[Text excerpt]
-- Opening Marker --

- Date: December 30, 2022
- Season: 2022
- Stadium: Bank of America Stadium
- Location: Charlotte, North Carolina
- MVP: Jakorian Bennett (DB, Maryland)
- Favorite: NC State by 2
- Referee: Mike McCabe (Pac-12)
- Attendance: 37,228
- Payout: US$4,780,461

United States TV coverage
- Network: ESPN
- Announcers: Anish Shroff (play-by-play), Brock Osweiler (analyst), and Andraya Carter (sideline)

= 2022 Duke's Mayo Bowl =

Postseason college football bowl game

The 2022 Duke's Mayo Bowl was a college football bowl game played on December 30, 2022, at Bank of America Stadium in Charlotte, North Carolina. The 21st annual Duke's Mayo Bowl, the game featured the NC State Wolfpack from the Atlantic Coast Conference (ACC) and the Maryland Terrapins from the Big Ten Conference. The game began at 12:04 p.m. EST and was aired on ESPN. It was one of the 2022–23 bowl games concluding the 2022 FBS football season. The game's title sponsor was Duke's Mayonnaise.

==Teams==
This was the 21st edition of the game, though only the third under its current name; the bowl had gone by three other names since its inauguration in 2002. Consistent with conference tie-ins, the game featured the NC State Wolfpack from the Atlantic Coast Conference (ACC) and the Maryland Terrapins from the Big Ten Conference (B1G). This was the 71st meeting between NC State and Maryland, who spent 1953 to 2014 in the ACC together; entering the game, the all-time series was tied, 33–33–4. The teams last met in 2013, a contest also won by Maryland. This was NC State's 35th overall bowl game appearance and their fourth in this particular game, having competed in 2005, 2011, 2015. Maryland made their 29th overall bowl game appearance and their first in this particular game.

-- Closing Marker --

[Task brief]
Rewrite everything from "- Favorite: NC" down to "Andraya Carter (sideline)" in the bowl game text, swapping "Network" for "Channel".

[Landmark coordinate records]
-- Opening Marker --

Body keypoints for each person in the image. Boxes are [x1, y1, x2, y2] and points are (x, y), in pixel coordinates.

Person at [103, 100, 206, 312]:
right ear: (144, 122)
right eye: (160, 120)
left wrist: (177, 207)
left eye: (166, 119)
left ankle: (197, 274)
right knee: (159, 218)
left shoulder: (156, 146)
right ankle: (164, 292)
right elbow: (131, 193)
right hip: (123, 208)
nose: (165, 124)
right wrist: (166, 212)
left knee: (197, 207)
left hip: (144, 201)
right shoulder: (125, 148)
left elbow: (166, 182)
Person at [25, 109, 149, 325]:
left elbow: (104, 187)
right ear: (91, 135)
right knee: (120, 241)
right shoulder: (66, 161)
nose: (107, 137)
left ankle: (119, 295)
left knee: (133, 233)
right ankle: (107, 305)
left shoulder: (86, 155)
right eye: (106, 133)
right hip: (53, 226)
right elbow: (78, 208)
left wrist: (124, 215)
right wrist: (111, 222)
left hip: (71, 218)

-- Closing Marker --
-- Opening Marker --

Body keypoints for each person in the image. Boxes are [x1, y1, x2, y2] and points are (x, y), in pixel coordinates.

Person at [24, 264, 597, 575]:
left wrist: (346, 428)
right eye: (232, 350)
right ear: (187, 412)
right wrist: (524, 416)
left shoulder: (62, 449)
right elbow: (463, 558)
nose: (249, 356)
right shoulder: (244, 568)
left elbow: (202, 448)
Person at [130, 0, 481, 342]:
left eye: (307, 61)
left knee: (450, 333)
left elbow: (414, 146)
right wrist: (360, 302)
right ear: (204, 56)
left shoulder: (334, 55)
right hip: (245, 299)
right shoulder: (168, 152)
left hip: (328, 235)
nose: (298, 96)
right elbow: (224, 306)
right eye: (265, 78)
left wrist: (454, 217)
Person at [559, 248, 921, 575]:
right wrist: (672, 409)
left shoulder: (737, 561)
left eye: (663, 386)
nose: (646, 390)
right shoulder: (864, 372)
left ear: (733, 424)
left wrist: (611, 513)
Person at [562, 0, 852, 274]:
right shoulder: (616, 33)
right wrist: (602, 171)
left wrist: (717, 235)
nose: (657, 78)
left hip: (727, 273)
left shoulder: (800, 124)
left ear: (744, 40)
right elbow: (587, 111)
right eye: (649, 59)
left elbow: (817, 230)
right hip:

-- Closing Marker --
-- Opening Marker --

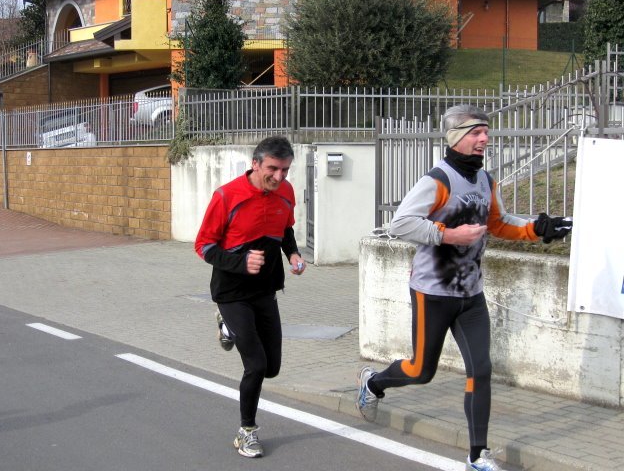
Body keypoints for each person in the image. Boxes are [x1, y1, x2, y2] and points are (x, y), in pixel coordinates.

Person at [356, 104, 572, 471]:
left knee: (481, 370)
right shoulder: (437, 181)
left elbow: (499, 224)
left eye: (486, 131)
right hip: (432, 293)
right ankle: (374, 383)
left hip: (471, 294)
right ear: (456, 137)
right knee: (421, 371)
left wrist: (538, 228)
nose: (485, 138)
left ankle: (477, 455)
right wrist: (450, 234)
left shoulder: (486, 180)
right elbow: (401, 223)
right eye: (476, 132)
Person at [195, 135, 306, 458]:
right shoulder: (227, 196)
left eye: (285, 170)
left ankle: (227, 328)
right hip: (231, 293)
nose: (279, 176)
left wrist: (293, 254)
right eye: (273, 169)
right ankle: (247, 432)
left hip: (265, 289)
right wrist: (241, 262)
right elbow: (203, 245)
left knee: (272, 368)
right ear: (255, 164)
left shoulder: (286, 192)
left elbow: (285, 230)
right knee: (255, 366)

-- Closing Marker --

[Response area]
- Favorite: NC State by 2
- Referee: Mike McCabe (Pac-12)
- Attendance: 37,228
- Payout: US$4,780,461

United States TV coverage
- Channel: ESPN
- Announcers: Anish Shroff (play-by-play), Brock Osweiler (analyst), and Andraya Carter (sideline)